Semiology of Pristup

When treating a patient with a first seizure (seizure, paroxysm), it is first necessary to decide whether the seizure is an epileptic or non-epileptic one. Then you should find out if the seizure was spontaneous or provoked. In the presence of a provocation factor (high body temperature, sleep deprivation, alcoholization, long-term viewing of television broadcasts, etc.), they choose a wait-and-see tactic when excluding provoking agents. If the first epileptic unprovoked seizure is diagnosed, the algorithm of further actions includes a number of diagnostic steps:

  1. Carefully collected history (to clarify the etiology):
  • information on the incidence of epilepsy in relatives;
  • chronic maternal diseases;
  • maternal diseases during pregnancy (rubella, cytomegaly, toxoplasmosis, etc.); – taking the mother during pregnancy drugs;
  • features of the course of pregnancy and childbirth; – features of early development of the child;
  • age of onset of the disease.
  1. Detailed description of the first attack:
  • the behavior of the patient before the attack;
  • the onset of the attack (sudden, gradual);
  • Presence of precursors (auras);
  • the activity of the patient at the time preceding the attack (sleep, wakefulness);
  • the course of an attack (the position of the head, eyes, limbs, changes in muscle tone,
    discoloration of the face, skin, pupil size).
  1. The nature of the attacks (generalized, simple or complex partial, partial with
    secondary generalization).
  2. The frequency of attacks.
  3. The time of occurrence of attacks: sleep, the first hours after waking up, wakefulness. 6. Detailed neurological examination.
  4. The nature of the changes in the EEG.
  5. CT scan or MRI of the brain.
  6. If necessary, daily monitoring of ECG, EEG, biochemical
    analyzes.

Neuroimaging techniques can detect brain dysgenesis, tumors, vascular
malformations, often associated with convulsive syndrome.
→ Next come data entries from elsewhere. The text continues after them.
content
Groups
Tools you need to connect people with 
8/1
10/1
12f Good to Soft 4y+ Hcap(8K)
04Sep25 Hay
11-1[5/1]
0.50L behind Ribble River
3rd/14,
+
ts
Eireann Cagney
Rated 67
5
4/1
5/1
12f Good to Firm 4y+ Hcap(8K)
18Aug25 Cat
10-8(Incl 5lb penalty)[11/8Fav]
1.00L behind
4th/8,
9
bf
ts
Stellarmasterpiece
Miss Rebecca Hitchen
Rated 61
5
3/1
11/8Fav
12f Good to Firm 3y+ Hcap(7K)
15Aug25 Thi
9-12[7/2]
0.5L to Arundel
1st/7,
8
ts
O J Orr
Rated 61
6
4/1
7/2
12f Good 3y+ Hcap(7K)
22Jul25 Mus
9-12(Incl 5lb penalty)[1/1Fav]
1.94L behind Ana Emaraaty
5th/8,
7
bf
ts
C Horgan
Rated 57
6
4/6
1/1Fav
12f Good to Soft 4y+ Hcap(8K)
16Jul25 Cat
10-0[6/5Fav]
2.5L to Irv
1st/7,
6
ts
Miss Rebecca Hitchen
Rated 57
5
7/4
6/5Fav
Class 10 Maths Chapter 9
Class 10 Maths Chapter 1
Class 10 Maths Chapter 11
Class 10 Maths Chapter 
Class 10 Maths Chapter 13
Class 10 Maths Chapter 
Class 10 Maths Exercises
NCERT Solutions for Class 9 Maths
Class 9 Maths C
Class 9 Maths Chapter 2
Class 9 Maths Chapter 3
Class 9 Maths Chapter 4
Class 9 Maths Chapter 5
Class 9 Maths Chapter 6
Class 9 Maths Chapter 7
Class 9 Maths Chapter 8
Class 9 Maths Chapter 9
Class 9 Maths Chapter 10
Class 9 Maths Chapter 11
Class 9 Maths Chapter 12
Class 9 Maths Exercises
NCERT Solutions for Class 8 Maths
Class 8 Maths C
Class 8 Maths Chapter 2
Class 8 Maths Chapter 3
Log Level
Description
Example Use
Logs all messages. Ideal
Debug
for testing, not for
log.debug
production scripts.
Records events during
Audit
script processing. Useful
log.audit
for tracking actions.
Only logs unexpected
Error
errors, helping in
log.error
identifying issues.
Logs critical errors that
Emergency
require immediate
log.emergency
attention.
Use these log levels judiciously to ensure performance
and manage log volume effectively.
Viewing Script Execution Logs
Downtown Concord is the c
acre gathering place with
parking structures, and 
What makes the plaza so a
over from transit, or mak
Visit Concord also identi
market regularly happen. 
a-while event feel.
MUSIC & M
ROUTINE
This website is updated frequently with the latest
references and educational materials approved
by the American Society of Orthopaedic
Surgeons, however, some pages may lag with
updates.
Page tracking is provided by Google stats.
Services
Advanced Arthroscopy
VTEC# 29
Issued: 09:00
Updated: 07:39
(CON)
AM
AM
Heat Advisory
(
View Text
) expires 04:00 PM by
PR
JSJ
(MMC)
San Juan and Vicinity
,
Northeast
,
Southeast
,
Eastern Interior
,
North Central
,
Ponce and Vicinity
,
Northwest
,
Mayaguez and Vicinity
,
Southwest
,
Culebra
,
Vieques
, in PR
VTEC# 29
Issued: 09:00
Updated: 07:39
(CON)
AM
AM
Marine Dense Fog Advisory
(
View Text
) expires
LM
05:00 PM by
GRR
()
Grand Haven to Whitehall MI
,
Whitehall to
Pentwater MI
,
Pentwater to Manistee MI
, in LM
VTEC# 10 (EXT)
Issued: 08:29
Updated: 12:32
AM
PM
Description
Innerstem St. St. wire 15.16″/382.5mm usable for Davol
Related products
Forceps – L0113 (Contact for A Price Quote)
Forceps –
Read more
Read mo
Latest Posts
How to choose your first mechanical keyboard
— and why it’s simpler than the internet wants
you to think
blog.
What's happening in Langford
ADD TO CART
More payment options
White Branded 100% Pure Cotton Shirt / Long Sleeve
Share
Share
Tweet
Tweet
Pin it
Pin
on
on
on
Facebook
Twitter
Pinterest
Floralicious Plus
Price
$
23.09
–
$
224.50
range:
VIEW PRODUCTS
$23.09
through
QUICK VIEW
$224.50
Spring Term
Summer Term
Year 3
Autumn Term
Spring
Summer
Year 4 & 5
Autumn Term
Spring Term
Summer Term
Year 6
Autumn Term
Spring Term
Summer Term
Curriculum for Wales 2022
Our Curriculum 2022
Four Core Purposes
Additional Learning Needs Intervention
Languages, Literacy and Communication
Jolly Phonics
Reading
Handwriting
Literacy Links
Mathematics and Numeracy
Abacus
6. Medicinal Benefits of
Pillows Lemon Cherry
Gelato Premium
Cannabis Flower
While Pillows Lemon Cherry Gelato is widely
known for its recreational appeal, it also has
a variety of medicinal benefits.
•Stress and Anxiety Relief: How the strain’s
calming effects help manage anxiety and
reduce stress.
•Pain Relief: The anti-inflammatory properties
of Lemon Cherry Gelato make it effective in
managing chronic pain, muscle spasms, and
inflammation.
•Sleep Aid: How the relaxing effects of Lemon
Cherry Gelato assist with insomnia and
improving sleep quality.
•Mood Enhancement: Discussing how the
Indications for CT or MRI studies are:

  • focal nature of epileptic paroxysms;
  • the presence of focal neurological symptoms;
  • the presence of focal EEG changes;
  • the occurrence of epileptic paroxysms in the neonatal TM period or after 30 years.

A necessary diagnostic stage is the differentiation of attacks into partial and
generalized in accordance with the International Classification of Epilepsy and Epileptic Syndromes (1989).

Partial epileptic paroxysms, in turn, are divided into simple, complex and secondary-generalized. Among generalized epileptic seizures, there are absences, myoclonic, clonic, tonic, tonic-clonic and atonic seizures.